DIRECTIONS: The lines from the start of the data through the line containing "G04 APERTURE LIST*" are to be reproduced exactly, both ends included.

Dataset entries
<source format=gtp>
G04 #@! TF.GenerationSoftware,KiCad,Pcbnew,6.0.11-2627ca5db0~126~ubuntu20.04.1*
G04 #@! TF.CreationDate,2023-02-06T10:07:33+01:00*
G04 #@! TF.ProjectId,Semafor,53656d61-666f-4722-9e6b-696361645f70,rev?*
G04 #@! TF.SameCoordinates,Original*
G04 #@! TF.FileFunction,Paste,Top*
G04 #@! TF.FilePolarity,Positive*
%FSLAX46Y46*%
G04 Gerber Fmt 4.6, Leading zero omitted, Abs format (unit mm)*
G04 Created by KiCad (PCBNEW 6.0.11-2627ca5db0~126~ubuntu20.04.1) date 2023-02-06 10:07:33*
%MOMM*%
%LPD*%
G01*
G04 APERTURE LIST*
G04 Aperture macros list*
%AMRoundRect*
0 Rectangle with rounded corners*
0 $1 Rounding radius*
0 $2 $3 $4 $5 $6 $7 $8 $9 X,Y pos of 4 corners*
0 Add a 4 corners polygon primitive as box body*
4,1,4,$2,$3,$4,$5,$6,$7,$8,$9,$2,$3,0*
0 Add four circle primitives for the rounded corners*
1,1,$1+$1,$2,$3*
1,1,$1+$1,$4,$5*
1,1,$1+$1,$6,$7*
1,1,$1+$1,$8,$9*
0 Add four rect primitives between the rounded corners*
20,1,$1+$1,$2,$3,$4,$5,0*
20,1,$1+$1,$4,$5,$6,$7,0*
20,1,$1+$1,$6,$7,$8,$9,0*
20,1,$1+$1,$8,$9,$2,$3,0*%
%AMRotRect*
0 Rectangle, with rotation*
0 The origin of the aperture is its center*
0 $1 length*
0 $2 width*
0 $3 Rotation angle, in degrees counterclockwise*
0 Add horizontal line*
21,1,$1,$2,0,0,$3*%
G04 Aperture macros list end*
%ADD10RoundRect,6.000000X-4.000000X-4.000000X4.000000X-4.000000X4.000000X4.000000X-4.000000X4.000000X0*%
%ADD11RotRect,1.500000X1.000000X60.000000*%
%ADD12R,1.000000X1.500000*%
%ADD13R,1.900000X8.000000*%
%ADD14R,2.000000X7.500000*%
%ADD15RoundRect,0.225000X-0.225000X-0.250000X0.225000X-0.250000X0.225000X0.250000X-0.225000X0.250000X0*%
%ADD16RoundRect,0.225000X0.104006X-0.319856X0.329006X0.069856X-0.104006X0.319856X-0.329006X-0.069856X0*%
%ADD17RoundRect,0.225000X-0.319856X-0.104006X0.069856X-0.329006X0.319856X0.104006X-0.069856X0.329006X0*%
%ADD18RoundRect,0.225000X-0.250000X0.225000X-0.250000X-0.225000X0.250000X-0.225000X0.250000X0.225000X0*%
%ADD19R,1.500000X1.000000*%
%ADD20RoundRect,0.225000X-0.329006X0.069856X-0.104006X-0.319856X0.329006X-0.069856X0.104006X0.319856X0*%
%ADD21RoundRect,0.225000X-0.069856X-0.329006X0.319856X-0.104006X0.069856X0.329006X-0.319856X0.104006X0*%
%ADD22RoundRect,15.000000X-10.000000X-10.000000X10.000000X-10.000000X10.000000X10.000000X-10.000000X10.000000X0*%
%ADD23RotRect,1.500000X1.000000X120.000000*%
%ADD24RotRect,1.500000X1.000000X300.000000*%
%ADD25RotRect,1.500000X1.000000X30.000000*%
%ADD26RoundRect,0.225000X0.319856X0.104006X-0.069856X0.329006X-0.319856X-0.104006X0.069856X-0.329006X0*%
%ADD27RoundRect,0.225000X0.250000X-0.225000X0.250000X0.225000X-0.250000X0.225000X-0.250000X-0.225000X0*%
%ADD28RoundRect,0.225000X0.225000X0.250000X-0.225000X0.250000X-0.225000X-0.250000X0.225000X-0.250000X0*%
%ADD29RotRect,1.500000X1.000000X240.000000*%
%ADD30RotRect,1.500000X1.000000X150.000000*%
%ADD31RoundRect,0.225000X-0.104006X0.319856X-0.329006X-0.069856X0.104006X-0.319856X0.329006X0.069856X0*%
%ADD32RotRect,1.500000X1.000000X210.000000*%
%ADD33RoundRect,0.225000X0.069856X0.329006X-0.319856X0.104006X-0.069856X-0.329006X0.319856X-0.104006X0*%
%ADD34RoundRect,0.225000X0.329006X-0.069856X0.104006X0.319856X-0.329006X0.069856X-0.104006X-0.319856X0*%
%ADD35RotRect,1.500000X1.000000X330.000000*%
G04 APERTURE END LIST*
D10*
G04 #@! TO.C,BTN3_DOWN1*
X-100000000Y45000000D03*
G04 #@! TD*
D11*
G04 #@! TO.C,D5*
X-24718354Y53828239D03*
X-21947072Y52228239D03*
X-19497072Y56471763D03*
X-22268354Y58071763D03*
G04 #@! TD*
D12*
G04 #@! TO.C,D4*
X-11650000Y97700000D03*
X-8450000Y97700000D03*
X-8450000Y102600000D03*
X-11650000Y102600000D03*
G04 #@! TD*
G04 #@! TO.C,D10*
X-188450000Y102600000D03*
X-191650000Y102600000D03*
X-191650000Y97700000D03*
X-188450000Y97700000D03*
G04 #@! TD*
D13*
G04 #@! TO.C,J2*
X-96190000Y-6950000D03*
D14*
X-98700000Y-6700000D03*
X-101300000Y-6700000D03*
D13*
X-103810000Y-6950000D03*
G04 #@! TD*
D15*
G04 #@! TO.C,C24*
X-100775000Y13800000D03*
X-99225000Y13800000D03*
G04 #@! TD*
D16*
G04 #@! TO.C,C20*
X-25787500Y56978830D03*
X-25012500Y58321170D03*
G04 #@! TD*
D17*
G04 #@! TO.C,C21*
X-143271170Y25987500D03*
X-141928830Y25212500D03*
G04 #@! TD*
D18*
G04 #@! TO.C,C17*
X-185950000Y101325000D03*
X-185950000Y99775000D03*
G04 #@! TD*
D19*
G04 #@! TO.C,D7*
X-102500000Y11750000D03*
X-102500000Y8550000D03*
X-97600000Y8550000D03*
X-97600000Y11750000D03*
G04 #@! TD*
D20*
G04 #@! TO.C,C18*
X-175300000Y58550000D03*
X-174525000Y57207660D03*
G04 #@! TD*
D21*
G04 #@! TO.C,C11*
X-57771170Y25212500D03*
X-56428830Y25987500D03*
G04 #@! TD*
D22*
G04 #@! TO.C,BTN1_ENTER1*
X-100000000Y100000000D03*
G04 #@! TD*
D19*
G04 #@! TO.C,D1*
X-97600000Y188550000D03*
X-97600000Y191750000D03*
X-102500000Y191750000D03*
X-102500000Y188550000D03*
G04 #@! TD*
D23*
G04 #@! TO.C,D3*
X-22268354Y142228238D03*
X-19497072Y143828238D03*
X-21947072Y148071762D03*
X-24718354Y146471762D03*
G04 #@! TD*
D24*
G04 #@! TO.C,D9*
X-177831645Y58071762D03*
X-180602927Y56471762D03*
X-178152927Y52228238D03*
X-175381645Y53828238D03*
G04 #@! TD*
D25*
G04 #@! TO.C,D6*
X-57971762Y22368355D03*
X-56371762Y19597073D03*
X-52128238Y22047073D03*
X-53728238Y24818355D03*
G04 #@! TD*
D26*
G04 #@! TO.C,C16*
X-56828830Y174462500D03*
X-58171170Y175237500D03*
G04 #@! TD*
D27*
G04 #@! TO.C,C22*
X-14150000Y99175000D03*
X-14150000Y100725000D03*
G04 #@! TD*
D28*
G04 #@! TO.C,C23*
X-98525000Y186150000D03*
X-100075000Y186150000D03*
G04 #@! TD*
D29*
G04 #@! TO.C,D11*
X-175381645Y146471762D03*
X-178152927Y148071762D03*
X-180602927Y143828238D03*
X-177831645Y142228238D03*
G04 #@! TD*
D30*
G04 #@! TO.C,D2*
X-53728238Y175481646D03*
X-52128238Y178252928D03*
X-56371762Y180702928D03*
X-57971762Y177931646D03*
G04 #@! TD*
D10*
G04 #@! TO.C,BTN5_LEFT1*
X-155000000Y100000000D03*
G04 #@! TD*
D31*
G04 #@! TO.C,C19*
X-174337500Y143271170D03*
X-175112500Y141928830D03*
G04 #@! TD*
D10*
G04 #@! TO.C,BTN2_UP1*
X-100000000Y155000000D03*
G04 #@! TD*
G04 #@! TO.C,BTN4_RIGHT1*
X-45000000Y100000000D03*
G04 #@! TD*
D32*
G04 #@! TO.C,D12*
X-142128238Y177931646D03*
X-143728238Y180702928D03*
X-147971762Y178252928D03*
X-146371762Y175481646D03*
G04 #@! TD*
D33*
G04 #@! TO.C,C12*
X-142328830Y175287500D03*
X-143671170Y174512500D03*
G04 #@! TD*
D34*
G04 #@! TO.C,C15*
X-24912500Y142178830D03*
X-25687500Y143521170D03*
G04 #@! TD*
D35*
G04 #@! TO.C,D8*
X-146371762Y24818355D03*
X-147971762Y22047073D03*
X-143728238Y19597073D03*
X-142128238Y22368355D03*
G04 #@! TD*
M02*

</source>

TASK OUTPUT:
<source format=gtp>
G04 #@! TF.GenerationSoftware,KiCad,Pcbnew,6.0.11-2627ca5db0~126~ubuntu20.04.1*
G04 #@! TF.CreationDate,2023-02-06T10:07:33+01:00*
G04 #@! TF.ProjectId,Semafor,53656d61-666f-4722-9e6b-696361645f70,rev?*
G04 #@! TF.SameCoordinates,Original*
G04 #@! TF.FileFunction,Paste,Top*
G04 #@! TF.FilePolarity,Positive*
%FSLAX46Y46*%
G04 Gerber Fmt 4.6, Leading zero omitted, Abs format (unit mm)*
G04 Created by KiCad (PCBNEW 6.0.11-2627ca5db0~126~ubuntu20.04.1) date 2023-02-06 10:07:33*
%MOMM*%
%LPD*%
G01*
G04 APERTURE LIST*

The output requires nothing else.